What you have to do: Copy all of the records below verbatim.

Source texts of formatted documents:
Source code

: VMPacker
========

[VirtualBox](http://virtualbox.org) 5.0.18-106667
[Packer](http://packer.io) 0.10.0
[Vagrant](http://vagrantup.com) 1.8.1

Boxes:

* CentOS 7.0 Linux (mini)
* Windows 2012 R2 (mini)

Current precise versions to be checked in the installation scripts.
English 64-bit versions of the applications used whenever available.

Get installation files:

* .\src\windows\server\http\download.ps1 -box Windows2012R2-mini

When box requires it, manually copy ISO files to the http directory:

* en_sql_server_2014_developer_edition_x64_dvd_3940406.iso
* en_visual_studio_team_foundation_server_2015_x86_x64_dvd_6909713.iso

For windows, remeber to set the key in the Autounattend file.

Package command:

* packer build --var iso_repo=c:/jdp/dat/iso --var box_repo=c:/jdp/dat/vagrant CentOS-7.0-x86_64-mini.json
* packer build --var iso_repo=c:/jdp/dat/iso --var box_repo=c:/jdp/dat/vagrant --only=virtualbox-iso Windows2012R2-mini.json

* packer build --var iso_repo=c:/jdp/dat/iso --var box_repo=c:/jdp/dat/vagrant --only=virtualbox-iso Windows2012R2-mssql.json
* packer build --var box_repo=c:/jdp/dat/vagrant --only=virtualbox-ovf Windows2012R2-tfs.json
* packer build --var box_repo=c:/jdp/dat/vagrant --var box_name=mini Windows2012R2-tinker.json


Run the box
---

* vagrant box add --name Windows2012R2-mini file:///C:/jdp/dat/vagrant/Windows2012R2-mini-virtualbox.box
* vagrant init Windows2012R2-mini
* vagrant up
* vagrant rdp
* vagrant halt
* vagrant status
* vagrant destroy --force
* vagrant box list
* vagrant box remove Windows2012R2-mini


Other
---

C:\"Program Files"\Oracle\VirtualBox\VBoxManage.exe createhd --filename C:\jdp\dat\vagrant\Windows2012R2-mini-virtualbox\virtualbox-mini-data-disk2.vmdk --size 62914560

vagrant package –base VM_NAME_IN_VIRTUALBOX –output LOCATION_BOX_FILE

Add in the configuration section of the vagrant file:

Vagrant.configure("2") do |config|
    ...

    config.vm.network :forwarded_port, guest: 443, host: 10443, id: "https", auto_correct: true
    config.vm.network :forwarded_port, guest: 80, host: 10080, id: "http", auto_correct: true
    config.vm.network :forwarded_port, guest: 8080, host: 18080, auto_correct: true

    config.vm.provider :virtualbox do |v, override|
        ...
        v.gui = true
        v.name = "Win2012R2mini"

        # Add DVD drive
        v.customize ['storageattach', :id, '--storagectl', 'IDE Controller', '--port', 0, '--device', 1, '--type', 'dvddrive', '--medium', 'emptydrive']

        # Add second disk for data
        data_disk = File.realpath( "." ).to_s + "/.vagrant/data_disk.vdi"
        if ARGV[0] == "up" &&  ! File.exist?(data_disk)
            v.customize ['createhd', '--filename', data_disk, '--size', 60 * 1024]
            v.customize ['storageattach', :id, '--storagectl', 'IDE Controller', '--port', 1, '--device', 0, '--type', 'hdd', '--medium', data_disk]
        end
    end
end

Exercise solution:
Source code

: VMPacker
========

[VirtualBox](http://virtualbox.org) 5.0.18-106667
[Packer](http://packer.io) 0.10.0
[Vagrant](http://vagrantup.com) 1.8.1

Boxes:

* CentOS 7.0 Linux (mini)
* Windows 2012 R2 (mini)

Current precise versions to be checked in the installation scripts.
English 64-bit versions of the applications used whenever available.

Get installation files:

* .\src\windows\server\http\download.ps1 -box Windows2012R2-mini

When box requires it, manually copy ISO files to the http directory:

* en_sql_server_2014_developer_edition_x64_dvd_3940406.iso
* en_visual_studio_team_foundation_server_2015_x86_x64_dvd_6909713.iso

For windows, remeber to set the key in the Autounattend file.

Package command:

* packer build --var iso_repo=c:/jdp/dat/iso --var box_repo=c:/jdp/dat/vagrant CentOS-7.0-x86_64-mini.json
* packer build --var iso_repo=c:/jdp/dat/iso --var box_repo=c:/jdp/dat/vagrant --only=virtualbox-iso Windows2012R2-mini.json

* packer build --var iso_repo=c:/jdp/dat/iso --var box_repo=c:/jdp/dat/vagrant --only=virtualbox-iso Windows2012R2-mssql.json
* packer build --var box_repo=c:/jdp/dat/vagrant --only=virtualbox-ovf Windows2012R2-tfs.json
* packer build --var box_repo=c:/jdp/dat/vagrant --var box_name=mini Windows2012R2-tinker.json


Run the box
---

* vagrant box add --name Windows2012R2-mini file:///C:/jdp/dat/vagrant/Windows2012R2-mini-virtualbox.box
* vagrant init Windows2012R2-mini
* vagrant up
* vagrant rdp
* vagrant halt
* vagrant status
* vagrant destroy --force
* vagrant box list
* vagrant box remove Windows2012R2-mini


Other
---

C:\"Program Files"\Oracle\VirtualBox\VBoxManage.exe createhd --filename C:\jdp\dat\vagrant\Windows2012R2-mini-virtualbox\virtualbox-mini-data-disk2.vmdk --size 62914560

vagrant package –base VM_NAME_IN_VIRTUALBOX –output LOCATION_BOX_FILE

Add in the configuration section of the vagrant file:

Vagrant.configure("2") do |config|
    ...

    config.vm.network :forwarded_port, guest: 443, host: 10443, id: "https", auto_correct: true
    config.vm.network :forwarded_port, guest: 80, host: 10080, id: "http", auto_correct: true
    config.vm.network :forwarded_port, guest: 8080, host: 18080, auto_correct: true

    config.vm.provider :virtualbox do |v, override|
        ...
        v.gui = true
        v.name = "Win2012R2mini"

        # Add DVD drive
        v.customize ['storageattach', :id, '--storagectl', 'IDE Controller', '--port', 0, '--device', 1, '--type', 'dvddrive', '--medium', 'emptydrive']

        # Add second disk for data
        data_disk = File.realpath( "." ).to_s + "/.vagrant/data_disk.vdi"
        if ARGV[0] == "up" &&  ! File.exist?(data_disk)
            v.customize ['createhd', '--filename', data_disk, '--size', 60 * 1024]
            v.customize ['storageattach', :id, '--storagectl', 'IDE Controller', '--port', 1, '--device', 0, '--type', 'hdd', '--medium', data_disk]
        end
    end
end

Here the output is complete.